● To do:
Turn the lines below into a Markdown table with the columns Row and Line, giving each line a row number and skipping any blank lines. Leave the pictures out of the table.

[Text data extracted from the page]
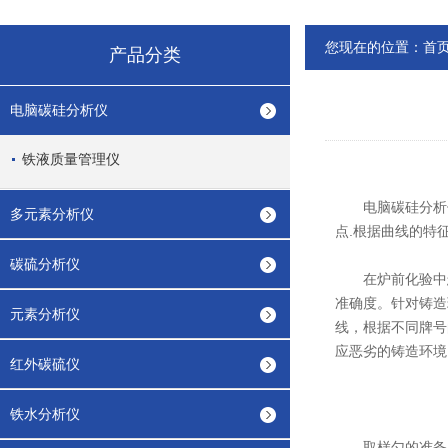
您现在的位置：
首
产品分类
电脑碳硅分析仪
铁液质量管理仪
电脑碳硅分析
多元素分析仪
点.根据曲线的特
碳硫分析仪
在炉前化验中怎么
准确度。针对铸造
元素分析仪
线，根据不同牌号
应恶劣的铸造环境
红外碳硫仪
铁水分析仪
取样勺的准备：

● Response area:
| Row | Line |
|---|---|
| 1 | 您现在的位置： |
| 2 | 首 |
| 3 | 产品分类 |
| 4 | 电脑碳硅分析仪 |
| 5 | 铁液质量管理仪 |
| 6 | 电脑碳硅分析 |
| 7 | 多元素分析仪 |
| 8 | 点.根据曲线的特 |
| 9 | 碳硫分析仪 |
| 10 | 在炉前化验中怎么 |
| 11 | 准确度。针对铸造 |
| 12 | 元素分析仪 |
| 13 | 线，根据不同牌号 |
| 14 | 应恶劣的铸造环境 |
| 15 | 红外碳硫仪 |
| 16 | 铁水分析仪 |
| 17 | 取样勺的准备： |